时间:2023-10-07 理论教育 版权反馈
【摘要】:杨全财高呼冤枉,便同小王氏一起到嫂子屋里去查看,想不到嫂子的床上竟然有一具女尸,经过辨认,乃是邻居张景仁的妻子李氏,便通知张景仁来看。杨全财是以小心谨慎出名,最怕招惹是非,不可能劫持或诱奸李氏,但尸体是在他家发现的,总不能脱掉干系。孙知县经过细致分析,便锁定另外一个嫌疑人,那就是酒馆老板,因为他有作案的时间与可能,所以便派捕役火速将酒馆老板带来听审。

清代奇案揭秘:女尸现身引发疑云

案件发生在清代乾隆年间的安徽省徽州府黟县。有一天,黟县知县孙维龙,接到本县民人张景仁状告杨全财因奸谋命,杀死自己的妻子李氏在床,恳请县太爷严审奸夫杨全财,以雪妻冤。

孙知县当即提审杨全财,据供:出事的前天,自己的嫂子王氏要回家父亲祝寿。每年祝寿时,嫂子的妹妹都赶过来一起回家。可是那天妹妹小王氏迟迟不来,等到天快黑了,嫂子等不及了,就与哥哥一起先回娘家了。临走时交代:“如果小王氏来到,恐怕也天黑了。大晚上的,翻山越岭不方便,你就让小王氏先在我的房子里住上一晚,明天一早再赶回娘家。”

• [所给资料]:
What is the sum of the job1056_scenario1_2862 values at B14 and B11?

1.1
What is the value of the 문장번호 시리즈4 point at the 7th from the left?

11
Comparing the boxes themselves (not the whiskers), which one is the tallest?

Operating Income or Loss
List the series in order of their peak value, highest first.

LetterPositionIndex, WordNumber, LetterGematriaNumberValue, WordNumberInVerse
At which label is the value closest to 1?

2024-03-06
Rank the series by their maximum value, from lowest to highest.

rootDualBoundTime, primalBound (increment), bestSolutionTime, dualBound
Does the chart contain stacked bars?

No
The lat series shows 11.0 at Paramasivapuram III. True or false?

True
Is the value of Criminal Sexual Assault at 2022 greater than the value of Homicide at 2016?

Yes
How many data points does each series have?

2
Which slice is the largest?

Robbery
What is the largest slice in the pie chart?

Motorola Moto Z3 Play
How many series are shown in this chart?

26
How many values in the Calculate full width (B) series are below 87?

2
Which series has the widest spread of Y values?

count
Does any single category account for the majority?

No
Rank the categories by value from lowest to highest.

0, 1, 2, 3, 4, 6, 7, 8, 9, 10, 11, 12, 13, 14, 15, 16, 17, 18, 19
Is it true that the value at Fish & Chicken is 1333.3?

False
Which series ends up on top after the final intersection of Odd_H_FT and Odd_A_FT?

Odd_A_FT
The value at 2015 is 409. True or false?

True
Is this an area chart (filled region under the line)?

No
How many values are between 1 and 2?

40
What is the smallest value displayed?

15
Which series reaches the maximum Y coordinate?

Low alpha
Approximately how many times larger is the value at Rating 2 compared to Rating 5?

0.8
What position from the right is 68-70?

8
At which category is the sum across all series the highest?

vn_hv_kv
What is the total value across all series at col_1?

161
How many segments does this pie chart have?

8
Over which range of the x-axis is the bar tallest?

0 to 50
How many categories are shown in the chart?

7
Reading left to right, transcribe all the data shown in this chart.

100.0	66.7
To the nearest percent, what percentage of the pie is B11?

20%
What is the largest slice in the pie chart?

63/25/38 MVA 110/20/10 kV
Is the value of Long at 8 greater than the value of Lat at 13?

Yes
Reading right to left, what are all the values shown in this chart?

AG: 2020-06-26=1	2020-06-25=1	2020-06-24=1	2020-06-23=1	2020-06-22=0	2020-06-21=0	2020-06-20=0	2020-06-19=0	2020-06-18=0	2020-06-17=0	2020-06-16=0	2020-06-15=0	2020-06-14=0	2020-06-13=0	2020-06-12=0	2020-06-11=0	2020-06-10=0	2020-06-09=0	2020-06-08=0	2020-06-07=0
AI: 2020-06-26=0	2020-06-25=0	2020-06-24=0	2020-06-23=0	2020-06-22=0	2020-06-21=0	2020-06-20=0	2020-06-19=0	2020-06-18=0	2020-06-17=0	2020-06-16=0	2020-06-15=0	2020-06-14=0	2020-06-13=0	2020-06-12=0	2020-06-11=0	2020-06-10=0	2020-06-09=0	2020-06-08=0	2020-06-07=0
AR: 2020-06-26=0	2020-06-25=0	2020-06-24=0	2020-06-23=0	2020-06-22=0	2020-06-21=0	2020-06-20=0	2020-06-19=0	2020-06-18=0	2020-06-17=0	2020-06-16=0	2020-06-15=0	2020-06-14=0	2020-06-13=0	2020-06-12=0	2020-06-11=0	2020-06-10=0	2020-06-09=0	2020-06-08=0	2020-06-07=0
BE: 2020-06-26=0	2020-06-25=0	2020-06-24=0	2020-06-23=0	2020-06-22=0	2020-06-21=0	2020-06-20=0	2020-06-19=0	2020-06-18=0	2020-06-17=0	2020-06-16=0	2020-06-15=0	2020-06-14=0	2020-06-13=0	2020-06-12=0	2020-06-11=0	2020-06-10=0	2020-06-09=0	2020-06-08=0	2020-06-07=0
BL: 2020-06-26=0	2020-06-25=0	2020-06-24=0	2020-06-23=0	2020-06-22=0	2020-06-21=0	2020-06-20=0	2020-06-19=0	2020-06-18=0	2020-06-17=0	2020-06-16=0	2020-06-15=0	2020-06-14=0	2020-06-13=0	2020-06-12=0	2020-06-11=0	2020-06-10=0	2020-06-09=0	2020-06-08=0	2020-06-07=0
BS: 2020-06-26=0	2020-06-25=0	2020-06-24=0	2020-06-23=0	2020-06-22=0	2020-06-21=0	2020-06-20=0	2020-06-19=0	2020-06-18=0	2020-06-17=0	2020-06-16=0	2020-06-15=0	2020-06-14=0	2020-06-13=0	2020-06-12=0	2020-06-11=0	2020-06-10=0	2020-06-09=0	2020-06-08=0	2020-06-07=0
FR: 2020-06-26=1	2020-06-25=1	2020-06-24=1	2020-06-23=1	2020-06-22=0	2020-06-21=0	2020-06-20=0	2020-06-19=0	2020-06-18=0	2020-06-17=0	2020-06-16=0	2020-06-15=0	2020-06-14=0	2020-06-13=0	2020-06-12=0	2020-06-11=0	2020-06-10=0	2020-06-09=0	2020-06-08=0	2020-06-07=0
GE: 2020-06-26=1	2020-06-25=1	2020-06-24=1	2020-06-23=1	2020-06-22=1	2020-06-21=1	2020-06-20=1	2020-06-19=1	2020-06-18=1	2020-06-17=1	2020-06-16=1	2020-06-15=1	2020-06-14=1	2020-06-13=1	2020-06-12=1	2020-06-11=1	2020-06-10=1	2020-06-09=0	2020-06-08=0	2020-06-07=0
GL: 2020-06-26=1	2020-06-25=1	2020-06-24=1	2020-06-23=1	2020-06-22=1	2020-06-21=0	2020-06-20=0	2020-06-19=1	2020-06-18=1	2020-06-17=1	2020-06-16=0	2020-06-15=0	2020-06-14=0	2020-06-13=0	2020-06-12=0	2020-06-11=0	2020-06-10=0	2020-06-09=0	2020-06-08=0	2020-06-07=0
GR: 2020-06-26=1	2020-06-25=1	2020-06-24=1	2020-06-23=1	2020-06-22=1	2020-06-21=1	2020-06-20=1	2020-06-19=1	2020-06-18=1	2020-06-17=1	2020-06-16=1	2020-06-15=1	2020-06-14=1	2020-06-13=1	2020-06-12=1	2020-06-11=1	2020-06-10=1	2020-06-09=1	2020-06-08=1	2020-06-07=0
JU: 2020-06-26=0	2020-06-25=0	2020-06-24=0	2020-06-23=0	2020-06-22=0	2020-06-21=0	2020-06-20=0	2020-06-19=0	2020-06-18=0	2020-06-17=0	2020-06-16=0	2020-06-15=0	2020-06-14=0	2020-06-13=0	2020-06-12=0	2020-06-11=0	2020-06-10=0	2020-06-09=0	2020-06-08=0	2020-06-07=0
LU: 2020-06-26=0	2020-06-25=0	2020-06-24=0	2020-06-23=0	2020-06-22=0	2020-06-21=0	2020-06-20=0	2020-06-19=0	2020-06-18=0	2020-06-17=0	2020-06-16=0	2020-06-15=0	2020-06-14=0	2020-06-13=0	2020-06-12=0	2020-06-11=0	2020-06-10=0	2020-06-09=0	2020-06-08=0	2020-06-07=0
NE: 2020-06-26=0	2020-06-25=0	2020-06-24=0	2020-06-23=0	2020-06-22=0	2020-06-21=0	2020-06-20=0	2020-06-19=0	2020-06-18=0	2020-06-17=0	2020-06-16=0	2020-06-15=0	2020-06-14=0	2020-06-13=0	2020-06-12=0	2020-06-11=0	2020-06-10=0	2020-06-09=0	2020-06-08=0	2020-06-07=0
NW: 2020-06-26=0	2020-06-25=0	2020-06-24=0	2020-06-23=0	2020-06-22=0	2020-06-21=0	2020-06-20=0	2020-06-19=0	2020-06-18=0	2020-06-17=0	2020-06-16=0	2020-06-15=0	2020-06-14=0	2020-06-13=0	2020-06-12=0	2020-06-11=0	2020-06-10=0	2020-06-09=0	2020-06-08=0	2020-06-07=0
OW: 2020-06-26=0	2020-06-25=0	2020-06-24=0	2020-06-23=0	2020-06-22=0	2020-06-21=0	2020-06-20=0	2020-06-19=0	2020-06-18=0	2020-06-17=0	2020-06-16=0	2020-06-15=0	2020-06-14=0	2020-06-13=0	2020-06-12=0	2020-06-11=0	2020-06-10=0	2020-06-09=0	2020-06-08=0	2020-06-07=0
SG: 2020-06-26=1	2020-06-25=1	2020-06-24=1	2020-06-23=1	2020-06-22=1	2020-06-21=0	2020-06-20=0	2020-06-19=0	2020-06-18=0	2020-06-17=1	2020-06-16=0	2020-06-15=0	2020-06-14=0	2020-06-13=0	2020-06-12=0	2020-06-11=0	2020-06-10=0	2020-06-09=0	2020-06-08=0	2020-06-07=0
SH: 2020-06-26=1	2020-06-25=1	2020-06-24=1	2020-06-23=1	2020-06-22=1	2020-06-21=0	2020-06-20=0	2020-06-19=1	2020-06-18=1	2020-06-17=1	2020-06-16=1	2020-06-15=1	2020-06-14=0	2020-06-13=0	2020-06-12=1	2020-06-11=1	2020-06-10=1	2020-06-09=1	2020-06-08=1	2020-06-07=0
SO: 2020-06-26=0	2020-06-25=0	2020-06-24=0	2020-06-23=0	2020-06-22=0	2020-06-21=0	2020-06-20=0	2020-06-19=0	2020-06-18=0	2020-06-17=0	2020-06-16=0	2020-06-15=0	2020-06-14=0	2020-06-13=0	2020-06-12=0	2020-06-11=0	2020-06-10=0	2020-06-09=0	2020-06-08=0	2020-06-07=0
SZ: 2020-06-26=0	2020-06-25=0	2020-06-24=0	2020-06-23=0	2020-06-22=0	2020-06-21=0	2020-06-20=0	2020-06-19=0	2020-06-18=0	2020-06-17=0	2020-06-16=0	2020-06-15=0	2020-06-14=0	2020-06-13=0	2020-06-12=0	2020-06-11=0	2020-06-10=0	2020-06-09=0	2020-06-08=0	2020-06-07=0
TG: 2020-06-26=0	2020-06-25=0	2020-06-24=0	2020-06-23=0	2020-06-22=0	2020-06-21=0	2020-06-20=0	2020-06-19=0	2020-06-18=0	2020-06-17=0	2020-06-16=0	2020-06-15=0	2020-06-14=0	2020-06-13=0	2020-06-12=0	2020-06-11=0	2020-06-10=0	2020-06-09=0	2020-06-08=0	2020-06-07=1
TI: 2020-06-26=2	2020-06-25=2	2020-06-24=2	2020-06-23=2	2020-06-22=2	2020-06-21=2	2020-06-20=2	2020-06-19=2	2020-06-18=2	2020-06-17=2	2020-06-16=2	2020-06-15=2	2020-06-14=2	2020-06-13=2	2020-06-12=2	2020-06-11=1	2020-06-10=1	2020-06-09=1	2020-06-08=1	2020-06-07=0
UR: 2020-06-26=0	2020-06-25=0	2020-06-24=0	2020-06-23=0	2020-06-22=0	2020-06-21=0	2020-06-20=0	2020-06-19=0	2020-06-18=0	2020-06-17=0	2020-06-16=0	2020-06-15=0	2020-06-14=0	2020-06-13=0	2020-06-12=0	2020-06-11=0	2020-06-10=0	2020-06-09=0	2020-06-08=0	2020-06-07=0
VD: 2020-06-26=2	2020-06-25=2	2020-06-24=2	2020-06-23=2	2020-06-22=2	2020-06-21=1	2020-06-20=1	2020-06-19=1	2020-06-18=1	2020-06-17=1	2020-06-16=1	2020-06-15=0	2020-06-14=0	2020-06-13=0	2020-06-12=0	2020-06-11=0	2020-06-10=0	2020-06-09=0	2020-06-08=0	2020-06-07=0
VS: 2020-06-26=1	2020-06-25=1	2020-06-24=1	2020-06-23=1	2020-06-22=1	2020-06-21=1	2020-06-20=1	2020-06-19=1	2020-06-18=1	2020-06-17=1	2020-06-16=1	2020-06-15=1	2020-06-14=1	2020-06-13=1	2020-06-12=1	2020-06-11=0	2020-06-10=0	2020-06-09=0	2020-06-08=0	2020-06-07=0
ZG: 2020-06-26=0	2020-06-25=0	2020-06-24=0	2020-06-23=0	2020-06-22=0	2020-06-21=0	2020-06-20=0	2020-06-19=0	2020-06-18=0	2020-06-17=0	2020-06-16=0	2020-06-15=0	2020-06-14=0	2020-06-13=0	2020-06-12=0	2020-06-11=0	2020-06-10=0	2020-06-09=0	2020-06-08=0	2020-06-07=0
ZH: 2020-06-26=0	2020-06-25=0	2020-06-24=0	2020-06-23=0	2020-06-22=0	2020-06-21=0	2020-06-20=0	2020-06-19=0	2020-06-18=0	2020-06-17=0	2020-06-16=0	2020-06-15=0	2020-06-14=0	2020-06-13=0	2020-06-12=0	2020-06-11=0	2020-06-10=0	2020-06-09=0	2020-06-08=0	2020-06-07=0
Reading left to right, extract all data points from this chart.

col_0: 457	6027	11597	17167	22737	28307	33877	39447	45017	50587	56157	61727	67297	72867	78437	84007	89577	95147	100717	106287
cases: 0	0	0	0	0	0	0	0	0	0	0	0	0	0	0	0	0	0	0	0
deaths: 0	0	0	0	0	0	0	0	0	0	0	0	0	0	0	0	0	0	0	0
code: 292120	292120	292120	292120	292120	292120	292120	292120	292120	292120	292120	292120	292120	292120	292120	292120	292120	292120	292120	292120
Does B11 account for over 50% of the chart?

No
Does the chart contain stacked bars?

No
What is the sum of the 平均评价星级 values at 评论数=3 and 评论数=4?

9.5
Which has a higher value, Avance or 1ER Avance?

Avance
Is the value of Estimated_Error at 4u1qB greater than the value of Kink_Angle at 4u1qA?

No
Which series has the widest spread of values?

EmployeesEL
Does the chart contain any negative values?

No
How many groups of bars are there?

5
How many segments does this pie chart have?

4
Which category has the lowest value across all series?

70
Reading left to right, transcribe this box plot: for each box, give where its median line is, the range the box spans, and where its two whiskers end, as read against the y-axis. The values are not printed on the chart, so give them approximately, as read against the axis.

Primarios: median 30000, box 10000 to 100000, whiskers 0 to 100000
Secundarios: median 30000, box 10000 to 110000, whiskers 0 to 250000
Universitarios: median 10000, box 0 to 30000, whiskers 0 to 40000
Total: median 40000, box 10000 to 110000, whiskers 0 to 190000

• [任务要求 1]:
根据节选回答下列问题:
(a) 案件发生在什么年间、什么地方?
(b) 床上的女尸经辨认是谁?
(c) 王氏那天回娘家是为了什么事?
• [任务要求 2]:
请把节选中从含有“时间:2023-10-07 理论教育 版权反馈”的地方起、到“爷严审奸夫杨全财,以雪妻冤。”为止的这一段重写一遍,并将其中的“杨全财”全部替换为“杨某”。

• [任务结果 1]:
(a) 清代乾隆年间,安徽省徽州府黟县。
(b) 邻居张景仁的妻子李氏。
(c) 给父亲祝寿。

• [任务结果 2]:
时间:2023-10-07 理论教育 版权反馈
【摘要】:杨某高呼冤枉,便同小王氏一起到嫂子屋里去查看,想不到嫂子的床上竟然有一具女尸,经过辨认,乃是邻居张景仁的妻子李氏,便通知张景仁来看。杨某是以小心谨慎出名,最怕招惹是非,不可能劫持或诱奸李氏,但尸体是在他家发现的,总不能脱掉干系。孙知县经过细致分析,便锁定另外一个嫌疑人,那就是酒馆老板,因为他有作案的时间与可能,所以便派捕役火速将酒馆老板带来听审。

清代奇案揭秘:女尸现身引发疑云

案件发生在清代乾隆年间的安徽省徽州府黟县。有一天,黟县知县孙维龙,接到本县民人张景仁状告杨某因奸谋命,杀死自己的妻子李氏在床,恳请县太爷严审奸夫杨某,以雪妻冤。